After the girls speak, Moten, dressed casually in a T-shirt, chinos, and sandals, gives one of his patented motivational speeches that usually build to a fiery crescendo. “You all look nice, like good looking young ladies,” he says to the girls. “You know I always be telling you, if you dress like a prostitute people gonna treat you like a prostitute.”

He thanks a group of boys who are there for coming to support the girls. Then he touches on the highs and lows of his own story: About how he was heating water in a microwave so he could bathe, back when he was broke but engaged in the community. About how he never used drugs even as he sold drugs. About how it’s a sin to father children out of wedlock—even though he’s fathered four, by four different women.

“I’m not always right. I don’t win every battle. But I operate on principle,” he says. “And it’s important to walk with your head up even through tough times. My purpose is with you children.”

Then Moten offers his favorite jewel of wisdom: “If you don’t stand up for yourself, if you out in the street sellin’ drugs or killin’ your brothers, you ain’t bein’ a gangster. Ain’t no gangsters no more. Real gangsters wear suits. They the ones who decide how much money people get.”

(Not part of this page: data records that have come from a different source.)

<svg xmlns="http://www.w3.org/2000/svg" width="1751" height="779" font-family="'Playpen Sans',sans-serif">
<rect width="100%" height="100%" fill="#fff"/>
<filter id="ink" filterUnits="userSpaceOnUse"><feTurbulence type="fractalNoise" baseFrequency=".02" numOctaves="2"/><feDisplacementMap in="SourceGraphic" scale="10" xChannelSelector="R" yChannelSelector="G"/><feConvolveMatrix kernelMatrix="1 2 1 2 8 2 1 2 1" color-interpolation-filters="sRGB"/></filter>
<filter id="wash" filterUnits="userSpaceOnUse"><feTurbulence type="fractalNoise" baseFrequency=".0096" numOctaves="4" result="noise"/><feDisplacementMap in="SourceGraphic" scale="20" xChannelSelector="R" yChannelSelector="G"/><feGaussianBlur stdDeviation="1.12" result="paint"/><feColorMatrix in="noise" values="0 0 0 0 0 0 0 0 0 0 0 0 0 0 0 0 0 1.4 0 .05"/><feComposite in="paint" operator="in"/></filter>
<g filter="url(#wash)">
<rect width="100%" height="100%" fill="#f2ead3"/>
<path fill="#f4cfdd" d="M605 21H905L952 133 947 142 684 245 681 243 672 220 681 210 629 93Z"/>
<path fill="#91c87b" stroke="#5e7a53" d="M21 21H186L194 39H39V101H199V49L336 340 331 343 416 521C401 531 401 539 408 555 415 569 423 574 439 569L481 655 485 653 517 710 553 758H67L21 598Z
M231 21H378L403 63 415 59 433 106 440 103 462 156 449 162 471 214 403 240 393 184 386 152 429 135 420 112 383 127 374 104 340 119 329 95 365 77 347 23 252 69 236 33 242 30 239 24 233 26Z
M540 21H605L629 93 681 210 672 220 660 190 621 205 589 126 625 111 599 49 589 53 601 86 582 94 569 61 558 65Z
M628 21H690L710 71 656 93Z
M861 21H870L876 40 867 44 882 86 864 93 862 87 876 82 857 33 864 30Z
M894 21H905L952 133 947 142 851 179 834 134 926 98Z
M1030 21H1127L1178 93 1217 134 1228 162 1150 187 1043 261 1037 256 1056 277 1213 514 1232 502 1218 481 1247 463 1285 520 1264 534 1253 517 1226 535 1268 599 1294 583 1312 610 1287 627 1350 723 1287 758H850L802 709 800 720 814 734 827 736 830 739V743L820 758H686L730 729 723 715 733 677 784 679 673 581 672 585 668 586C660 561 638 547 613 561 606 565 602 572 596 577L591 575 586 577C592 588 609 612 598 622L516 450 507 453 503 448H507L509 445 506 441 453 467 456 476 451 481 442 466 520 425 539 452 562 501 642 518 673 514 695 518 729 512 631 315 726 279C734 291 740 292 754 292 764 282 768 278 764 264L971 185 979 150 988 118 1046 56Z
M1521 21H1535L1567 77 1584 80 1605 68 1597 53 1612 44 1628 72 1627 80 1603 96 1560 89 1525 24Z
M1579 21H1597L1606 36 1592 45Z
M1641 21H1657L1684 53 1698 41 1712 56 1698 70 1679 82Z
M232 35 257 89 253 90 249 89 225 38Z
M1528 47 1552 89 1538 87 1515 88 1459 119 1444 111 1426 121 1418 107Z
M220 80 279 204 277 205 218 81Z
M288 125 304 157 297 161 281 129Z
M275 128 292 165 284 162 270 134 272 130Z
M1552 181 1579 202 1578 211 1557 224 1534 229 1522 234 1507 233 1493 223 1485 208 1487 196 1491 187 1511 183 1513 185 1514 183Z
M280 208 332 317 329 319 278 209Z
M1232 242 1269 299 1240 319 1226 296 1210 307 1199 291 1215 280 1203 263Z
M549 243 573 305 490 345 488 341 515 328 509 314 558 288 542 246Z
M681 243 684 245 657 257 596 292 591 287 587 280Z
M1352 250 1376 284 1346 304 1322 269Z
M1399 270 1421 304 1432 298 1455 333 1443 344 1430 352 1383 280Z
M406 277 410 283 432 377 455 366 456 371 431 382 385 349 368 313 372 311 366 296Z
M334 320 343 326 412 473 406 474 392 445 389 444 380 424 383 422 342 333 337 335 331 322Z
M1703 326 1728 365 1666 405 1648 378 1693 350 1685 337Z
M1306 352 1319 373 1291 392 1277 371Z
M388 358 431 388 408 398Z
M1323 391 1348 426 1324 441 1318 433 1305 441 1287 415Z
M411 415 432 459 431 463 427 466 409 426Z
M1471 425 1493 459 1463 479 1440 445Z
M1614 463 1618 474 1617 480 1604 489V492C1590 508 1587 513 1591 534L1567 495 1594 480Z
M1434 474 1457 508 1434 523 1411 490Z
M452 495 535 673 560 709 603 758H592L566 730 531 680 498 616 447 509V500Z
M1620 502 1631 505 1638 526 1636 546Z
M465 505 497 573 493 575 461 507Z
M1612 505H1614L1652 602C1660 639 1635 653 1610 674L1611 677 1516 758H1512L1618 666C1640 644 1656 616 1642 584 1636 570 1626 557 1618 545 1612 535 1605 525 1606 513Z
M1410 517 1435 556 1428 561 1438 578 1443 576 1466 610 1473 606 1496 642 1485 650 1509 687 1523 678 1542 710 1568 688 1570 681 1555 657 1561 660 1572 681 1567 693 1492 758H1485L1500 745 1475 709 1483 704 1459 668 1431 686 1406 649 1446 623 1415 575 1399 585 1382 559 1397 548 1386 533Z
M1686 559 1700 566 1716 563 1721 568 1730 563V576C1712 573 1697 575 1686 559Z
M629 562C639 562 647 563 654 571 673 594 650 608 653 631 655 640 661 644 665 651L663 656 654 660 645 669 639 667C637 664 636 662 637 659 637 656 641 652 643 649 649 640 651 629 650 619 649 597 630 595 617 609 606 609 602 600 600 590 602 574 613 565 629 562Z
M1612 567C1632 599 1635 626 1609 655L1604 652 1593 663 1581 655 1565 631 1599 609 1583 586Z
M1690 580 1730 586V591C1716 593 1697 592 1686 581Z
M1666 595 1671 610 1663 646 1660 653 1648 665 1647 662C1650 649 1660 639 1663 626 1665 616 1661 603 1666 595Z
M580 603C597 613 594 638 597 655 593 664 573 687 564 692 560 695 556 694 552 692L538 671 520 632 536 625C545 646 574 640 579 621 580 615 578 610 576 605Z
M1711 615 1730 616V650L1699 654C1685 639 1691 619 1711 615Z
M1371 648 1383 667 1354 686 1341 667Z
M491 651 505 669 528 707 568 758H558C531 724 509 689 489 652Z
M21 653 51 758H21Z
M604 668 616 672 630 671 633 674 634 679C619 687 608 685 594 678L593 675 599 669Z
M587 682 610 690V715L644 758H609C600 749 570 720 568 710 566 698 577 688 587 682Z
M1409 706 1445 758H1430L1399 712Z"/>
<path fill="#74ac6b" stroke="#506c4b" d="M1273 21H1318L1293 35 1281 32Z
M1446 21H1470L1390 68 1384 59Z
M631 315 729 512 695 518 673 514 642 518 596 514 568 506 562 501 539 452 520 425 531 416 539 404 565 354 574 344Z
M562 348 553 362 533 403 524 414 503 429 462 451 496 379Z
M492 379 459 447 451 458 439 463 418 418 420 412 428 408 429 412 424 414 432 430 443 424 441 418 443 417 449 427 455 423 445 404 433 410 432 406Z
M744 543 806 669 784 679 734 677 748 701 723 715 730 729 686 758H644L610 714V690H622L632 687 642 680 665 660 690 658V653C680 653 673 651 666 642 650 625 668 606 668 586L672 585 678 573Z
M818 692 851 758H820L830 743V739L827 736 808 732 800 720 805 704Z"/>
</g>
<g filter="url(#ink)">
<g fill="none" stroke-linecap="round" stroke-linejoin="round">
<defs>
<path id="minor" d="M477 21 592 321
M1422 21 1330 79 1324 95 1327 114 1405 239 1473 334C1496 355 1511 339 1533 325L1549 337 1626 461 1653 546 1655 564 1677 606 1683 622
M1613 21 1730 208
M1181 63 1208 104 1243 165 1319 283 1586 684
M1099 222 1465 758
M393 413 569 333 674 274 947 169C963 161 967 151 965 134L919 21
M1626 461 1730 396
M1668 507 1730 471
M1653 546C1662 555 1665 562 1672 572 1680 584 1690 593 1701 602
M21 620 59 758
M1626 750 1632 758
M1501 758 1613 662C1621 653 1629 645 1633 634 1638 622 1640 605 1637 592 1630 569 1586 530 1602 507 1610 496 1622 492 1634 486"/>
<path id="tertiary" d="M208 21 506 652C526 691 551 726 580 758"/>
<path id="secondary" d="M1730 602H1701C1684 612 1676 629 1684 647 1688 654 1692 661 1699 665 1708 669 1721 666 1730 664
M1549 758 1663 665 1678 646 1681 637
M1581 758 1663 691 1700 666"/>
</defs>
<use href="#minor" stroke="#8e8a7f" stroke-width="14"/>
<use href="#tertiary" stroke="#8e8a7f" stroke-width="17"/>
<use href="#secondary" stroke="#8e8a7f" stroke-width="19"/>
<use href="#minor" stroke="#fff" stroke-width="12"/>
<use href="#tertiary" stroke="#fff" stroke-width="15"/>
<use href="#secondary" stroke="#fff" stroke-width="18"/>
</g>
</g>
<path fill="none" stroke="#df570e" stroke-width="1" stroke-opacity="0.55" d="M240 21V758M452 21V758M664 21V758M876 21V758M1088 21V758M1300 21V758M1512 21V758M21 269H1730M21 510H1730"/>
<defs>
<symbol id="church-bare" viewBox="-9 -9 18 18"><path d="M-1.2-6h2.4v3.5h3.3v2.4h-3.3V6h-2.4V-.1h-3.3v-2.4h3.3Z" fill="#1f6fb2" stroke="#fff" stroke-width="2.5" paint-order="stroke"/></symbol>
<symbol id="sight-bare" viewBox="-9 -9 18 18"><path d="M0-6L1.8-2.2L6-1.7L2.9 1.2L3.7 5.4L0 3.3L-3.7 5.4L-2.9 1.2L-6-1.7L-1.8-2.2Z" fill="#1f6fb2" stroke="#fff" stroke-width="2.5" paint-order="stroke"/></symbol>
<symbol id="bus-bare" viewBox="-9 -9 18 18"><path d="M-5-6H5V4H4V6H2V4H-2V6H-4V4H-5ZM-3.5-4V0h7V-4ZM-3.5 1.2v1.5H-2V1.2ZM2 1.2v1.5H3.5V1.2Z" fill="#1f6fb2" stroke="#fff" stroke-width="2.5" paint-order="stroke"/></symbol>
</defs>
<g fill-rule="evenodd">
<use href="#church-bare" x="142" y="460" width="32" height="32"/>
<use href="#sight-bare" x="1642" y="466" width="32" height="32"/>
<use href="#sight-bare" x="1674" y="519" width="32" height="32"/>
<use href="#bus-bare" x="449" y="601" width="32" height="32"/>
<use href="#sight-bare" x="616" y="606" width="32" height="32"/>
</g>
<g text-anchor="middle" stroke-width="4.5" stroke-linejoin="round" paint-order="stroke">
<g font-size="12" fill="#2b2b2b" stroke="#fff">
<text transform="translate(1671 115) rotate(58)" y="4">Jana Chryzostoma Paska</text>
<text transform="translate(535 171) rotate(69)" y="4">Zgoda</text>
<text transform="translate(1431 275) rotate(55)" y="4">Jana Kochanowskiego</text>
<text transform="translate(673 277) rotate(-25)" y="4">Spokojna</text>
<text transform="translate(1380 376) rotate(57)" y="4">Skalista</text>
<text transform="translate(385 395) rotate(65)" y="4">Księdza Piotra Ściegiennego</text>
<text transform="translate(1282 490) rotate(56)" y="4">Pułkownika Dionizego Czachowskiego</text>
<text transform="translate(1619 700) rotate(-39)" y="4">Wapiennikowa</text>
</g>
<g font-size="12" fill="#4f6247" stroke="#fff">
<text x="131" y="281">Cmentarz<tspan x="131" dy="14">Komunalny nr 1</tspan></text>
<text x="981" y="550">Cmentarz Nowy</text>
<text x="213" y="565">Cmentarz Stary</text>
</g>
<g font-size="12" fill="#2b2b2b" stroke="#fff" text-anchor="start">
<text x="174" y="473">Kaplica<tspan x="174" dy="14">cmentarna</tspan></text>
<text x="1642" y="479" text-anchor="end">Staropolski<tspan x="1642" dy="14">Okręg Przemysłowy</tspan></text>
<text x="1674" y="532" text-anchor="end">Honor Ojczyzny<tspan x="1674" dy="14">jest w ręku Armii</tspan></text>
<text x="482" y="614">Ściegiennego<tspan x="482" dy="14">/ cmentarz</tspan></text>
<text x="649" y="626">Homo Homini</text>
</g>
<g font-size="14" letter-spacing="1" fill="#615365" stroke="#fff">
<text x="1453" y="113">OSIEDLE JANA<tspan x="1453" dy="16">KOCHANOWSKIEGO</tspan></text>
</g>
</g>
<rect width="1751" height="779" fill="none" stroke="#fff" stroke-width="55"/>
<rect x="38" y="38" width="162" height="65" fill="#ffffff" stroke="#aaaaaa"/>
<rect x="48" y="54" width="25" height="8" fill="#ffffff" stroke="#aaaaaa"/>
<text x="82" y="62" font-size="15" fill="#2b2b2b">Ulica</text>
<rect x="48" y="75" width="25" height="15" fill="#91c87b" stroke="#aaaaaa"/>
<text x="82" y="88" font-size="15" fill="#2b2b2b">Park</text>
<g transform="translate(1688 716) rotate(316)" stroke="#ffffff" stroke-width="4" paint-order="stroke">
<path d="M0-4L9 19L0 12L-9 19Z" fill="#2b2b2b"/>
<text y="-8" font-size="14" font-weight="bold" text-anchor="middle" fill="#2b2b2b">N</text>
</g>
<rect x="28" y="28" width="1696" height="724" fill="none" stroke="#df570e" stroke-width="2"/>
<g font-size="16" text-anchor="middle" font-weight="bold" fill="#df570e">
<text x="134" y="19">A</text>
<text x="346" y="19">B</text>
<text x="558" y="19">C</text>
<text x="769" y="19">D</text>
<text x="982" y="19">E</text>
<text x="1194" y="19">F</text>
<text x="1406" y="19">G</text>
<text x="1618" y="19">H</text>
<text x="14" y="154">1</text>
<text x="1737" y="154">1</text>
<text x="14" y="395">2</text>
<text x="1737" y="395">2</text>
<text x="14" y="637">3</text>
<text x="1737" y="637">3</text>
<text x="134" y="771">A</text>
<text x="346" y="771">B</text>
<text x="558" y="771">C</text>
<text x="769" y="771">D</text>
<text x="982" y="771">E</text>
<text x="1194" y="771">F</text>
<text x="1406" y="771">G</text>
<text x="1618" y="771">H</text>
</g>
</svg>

That statement is perhaps a bit of foreshadowing for both Moten and Abraham. As he wraps up the speech Moten tells the kids that he and Abraham are planning to resign from Peaceoholics in November. “We going to ground,” he says later, explaining his decision to pursue community activism, business ventures, and consulting opportunities in other cities. (Moten gets $500 an hour when he travels to consult with other cities on their youth gang problems, he says.)

The departure comes at a rough time for Peaceoholics: the group is no longer allowed to work in schools as a result of the Barry Harrison incident; their budget is going from $3.5 million in 2008–09 to a projected $500,000 in 2010; and recently they had to lay off 20 workers. Their ranks now number 47, with more cuts likely if the group can’t tap into some new grants or stimulus dollars.

Moten and Abraham are not worried for the group, which will press on with the housing initiative and other Peaceoholics programs. The two co-founders will be available for advice and counseling, and they believe in the strength of future generations. “You do good work, the right outcomes will produce incomes,” Abraham says.

The night of the Congress Street shooting, Moten and his two employees work quickly to locate 18-year-old Tayvon Williams, a member of the One Deuce crew who is the prime suspect in the shooting of Stephon Hooks, which Hooks survived. The shooting is believed to be tied to a feud between One Deuce and the Congress Park crew. The next 48 hours are crucial to ensure that Williams stays off the street and deals with an inevitable visit from the police.

By the time police locate Williams, Peaceoholics already have arranged to get him out of school so he can’t be targeted. Two days after the shooting Williams turns himself in, after meeting with Peaceoholics while police meet with his mother. He is charged with assault with a deadly weapon—not the first time he has been charged with a violent crime. “He knows we here for him whether he found guilty or not,” Moten says. “Now how you gonna put a value on that?”

But the intervention by Peaceoholics is just beginning, as the beef between One Deuce and Congress Park will roil for months.

Just last week, a younger brother of Williams was jumped and badly beaten. An honor student who attends Ballou and performs in a choir and dance troupe, the brother wants to stand tall with the other boys engaged in the beef with Congress Park, Moten says. But he has more to lose, and he may not be cut out for the street. Last Friday Moten and Peaceoholics intervened and made inroads with One Deuce, he says. Now they are trying to bring Congress Park into the discussion to quash the beef, before anyone else is shot or beaten.

Of Tayvon Williams’ little brother, Moten says, “Now there’s an honor student potentially mixed up in all this mess. This stuff happens every day in our community. Most of the time no one captures it on film or puts it on YouTube, so no one pays attention.”